③事業主の管理下にあって、業務に従事しているとき
事業主の管理下にあって業務に従事しているときとは、所定の労働時間や残業時間において、事業場内において業務に従事している場合のこと。
この場合における災害の原因は、被災した労働者の業務としての行為や事業場における施設や設備の管理状況などだと考えられるため、特段の事情がない限り、業務災害として認められます。
4.精神障がいにおける労災認定について
仕事に関連するストレス による精神障がいについて労災の請求が増えています。精神障がいにおける労災認定の基準や対象とされる精神障がい、業務外における心理的負荷の判断、精神障害の発病要因などについて解説しましょう。
- 心理的負荷が業務によるものかの判断
- 認定基準対象とされる精神障害について
- 個人の要因による発病の判断
- 業務外における心理的負荷の影響判断
- 精神障がい発病の要因について
①心理的負荷が業務によるものかの判断
精神障がいの労災認定には、労働基準監督署の調査が必要となります。「業務による心理的負荷評価表」により、発病前約半年間に起きた業務による出来事について、「強」と評価される場合、労災の認定要件を満たすのです。
②認定基準対象とされる精神障がいについて
認定基準の対象となる精神障がいとは、国際疾病分類第10回修正版(ICD-10)第5章「精神および行動の障がい」に当てはまる精神障がいのこと。代表的なものは、気分障がいや神経症性障がい、ストレス関連障がいなどです。

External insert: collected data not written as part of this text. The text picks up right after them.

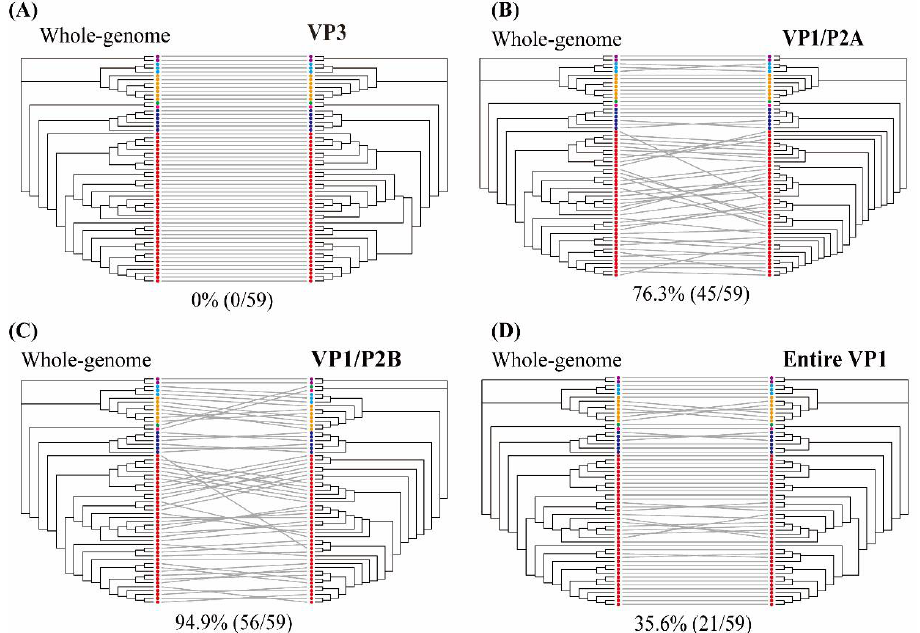
Figure 3. Tanglegram of hepatitis A virus (HAV) nucleotide sequences based on the whole- ( left ) and partial- ( right ) genome phylogenies. ( A ) VP3 region (1470–2207 nt), ( B ) VP1/P2A region (2984–3217 nt), ( C ) VP1/P2B region (2896–3289 nt), and ( D ) entire VP1 region (2172–3125 nt). Color indicates individual six sub-genotypes of human and one of sub-genotype of animal in HAV strains. Whole-genome and partial-genome phylogenies were generated using the maximum likelihood method. Full lines indicate significant phylogenetic conflicts. Grey lines indicate phylogenetic clade patterns falling between two different regions.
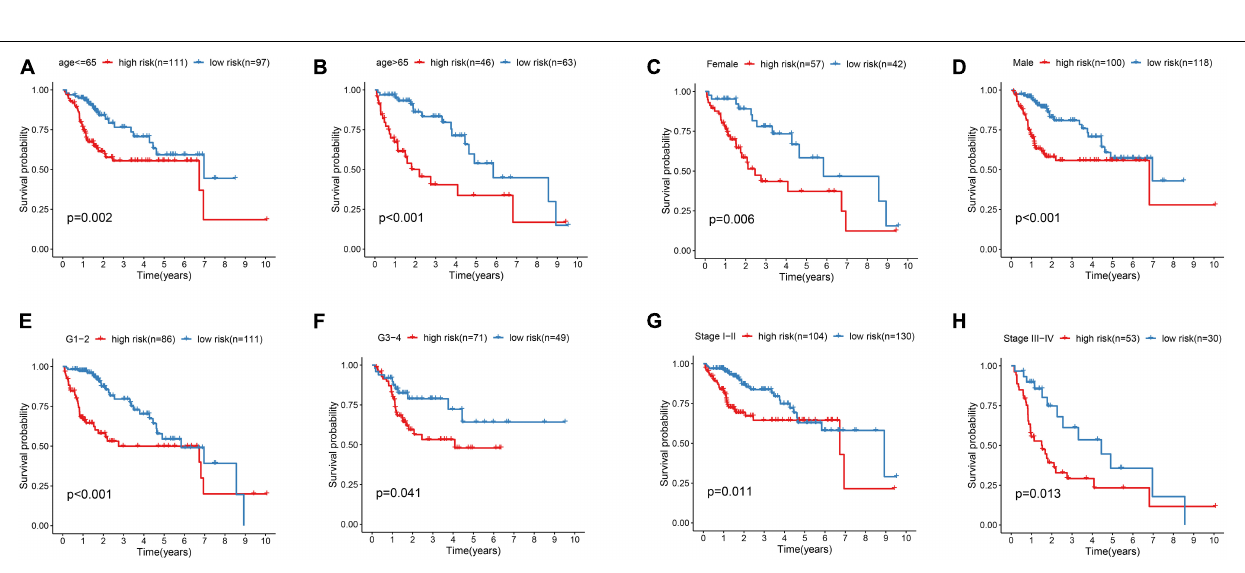
FIGURE 6 | Kaplan-Meier survival curves for the high- and low-risk groups stratified by clinical factors. (A,B) Age. (C,D) Gender. (E,F) Grade. (G,H) Stage.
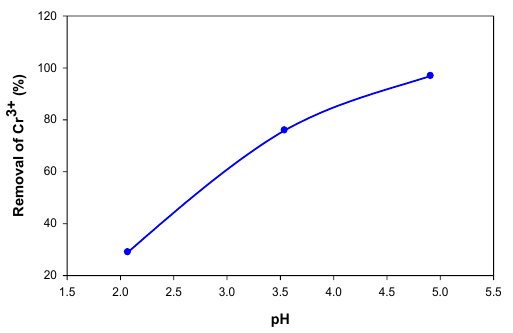
Fig. 5. Effect of inter pH on the Cr 3+ removal. Current density 9.34 mA/cm 2 , initial Cr 3+ concentration 1000mg/L, time 30 minute.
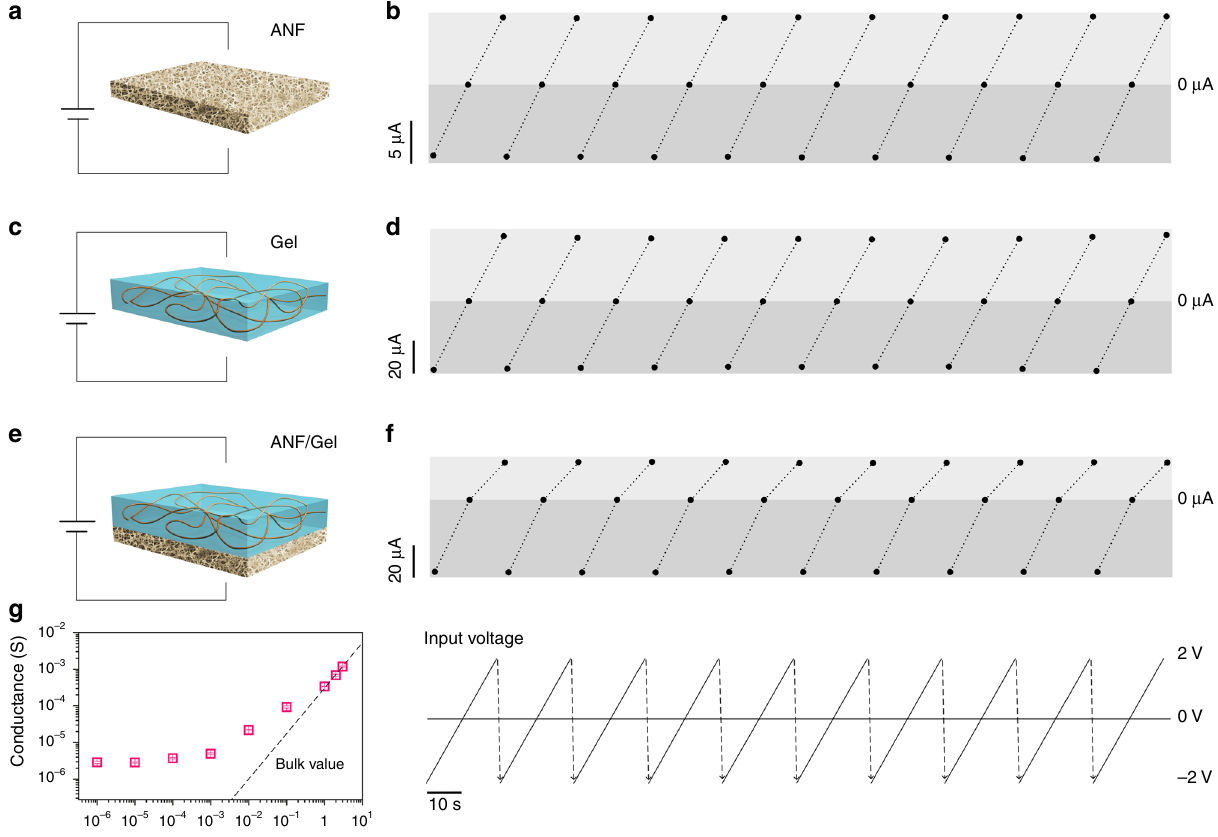
Fig. 3 Charge-governed asymmetric ion transport. a , b I – V curves of the separate ANF membrane under a symmetric voltage of ±2 V. c , d I – V curves of the separate polyelectrolyte gel membrane under a symmetric voltage of ±2 V. e , f I – V curves of the heterogeneous membrane under a symmetric voltage of ±2 V. The cathode is placed in the ANF side and the testing electrolyte solutions for the above three conditions are all 0.01 M KCl (pH ~ 7). g The transmembrane ionic conductance deviates remarkably from the bulk value (dashed line) when the electrolyte concentration is <0.1 M, indicating a charge- governed ionic transport. Error bars represent SD ( n =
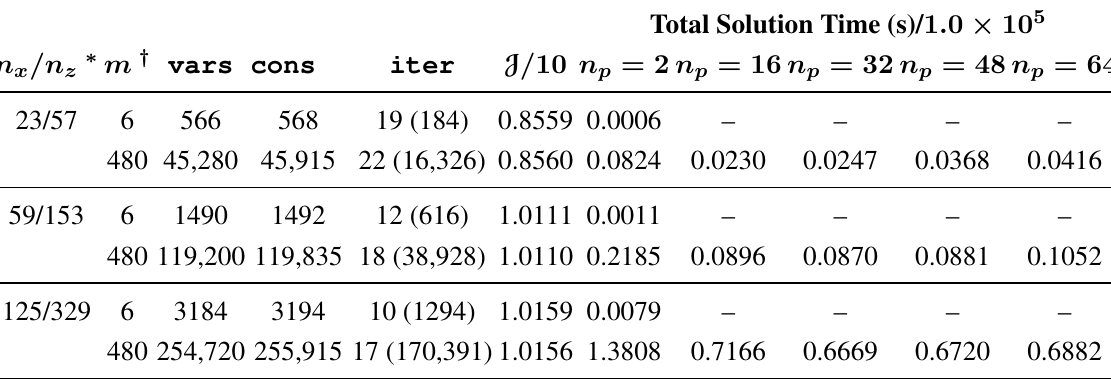
Table 4. Case Study 2: parallel computation results comparing different DAE dimensions.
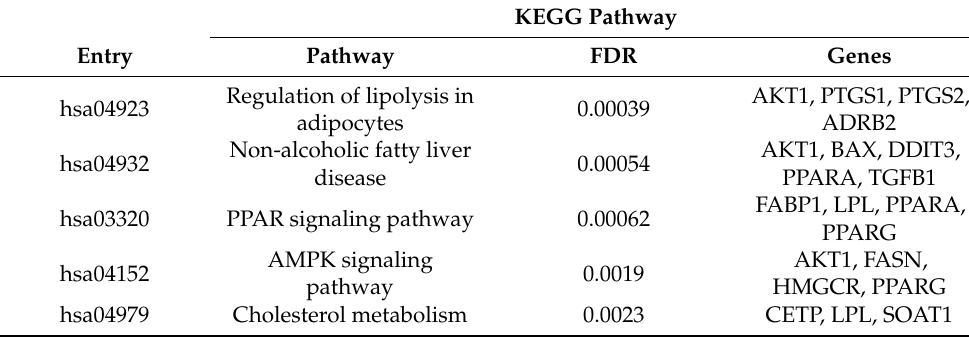
Table 3. Enriched KEGG pathway obtained from DAVID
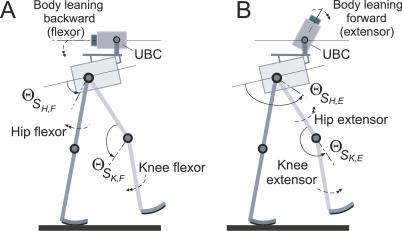
Control Parameters for the Joint Angles(A) Flexor angles. (B) Extensor angles. ΘSE (ΘSF) indicates the threshold of the sensor neuron for extensor (flexor). H, hip; K, knee.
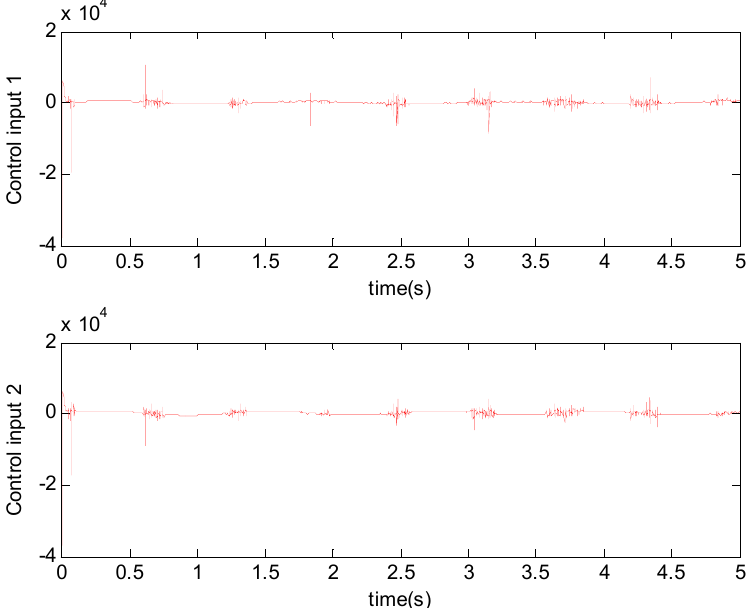
Figure 4. Tracking error using the ABFSMC approach.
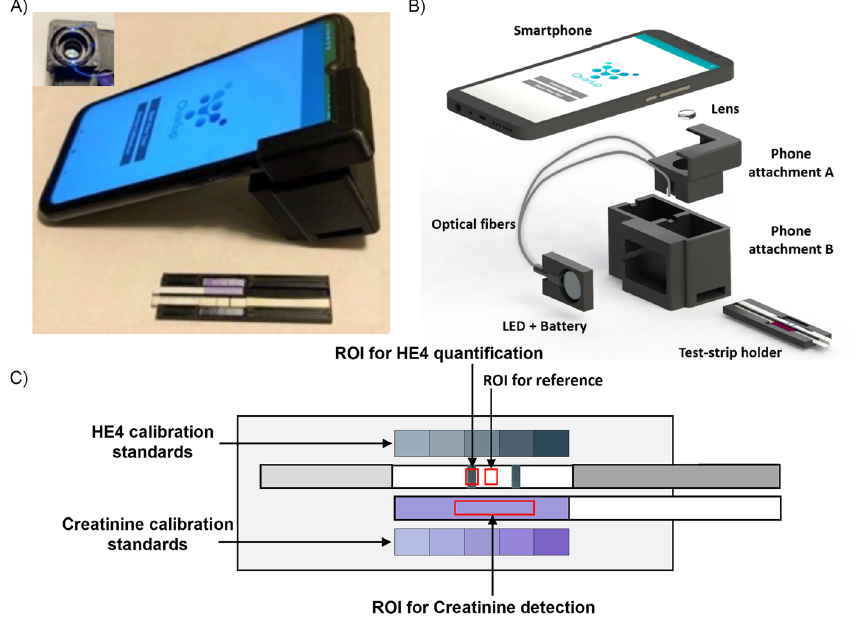
Figure 7. Overview of the smartphone quantification system. ( A ) Image of the prototype components (lens, cell phone attachments and strip cassette). ( B ) A CAD model providing an overview of the components used in developing the system. ( C ) Schematic of the test-strip holder indicating the color detection scheme and the red boxes (arrows) indicate the region of interest (ROI) for HE4, for background reference, and a ROI for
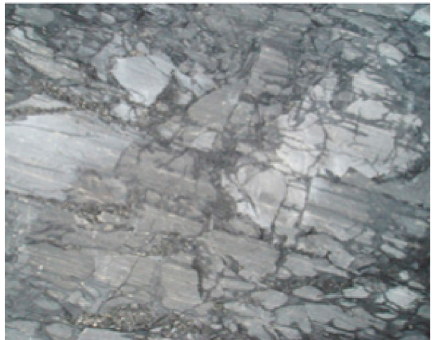
Figure 1: Schematic view of pre-existing defects in the natural rock mass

ただし認知症や頭部の外傷による障がい、アルコールや薬物による障がいは対象から除外されています。
③個人の要因による発病の判断
精神障害の既往歴やアルコール依存症などの個体による発病の要因については、その有無とその内容について確認しなければいけません。精神障がいを労災として認定するには、個体による要因が発病にどの程度かかわっているのか、慎重に判断する必要があります。
個体側要因による発病と判断された場合、労災として認定されません。
④業務外における心理的負荷の影響判断
労災認定では業務外における心理的負担の影響も考慮されます。「業務以外の心理的負荷評価表」を使用して、業務外における心理的負荷の強度を評価しなくてはいけません。
心理的負担の強度が最も強い「Ⅲ」に該当する具体的な出来事が複数ある場合、各出来事が発病の原因となっているのかを慎重にかつ総合的に判断する必要します。
⑤精神障がい発病の要因について
精神障がいは、業務による心理的負荷だけではなく業務以外のさまざまな心理的負荷に対して、個人で対応する力がない場合に発病すると考えられています。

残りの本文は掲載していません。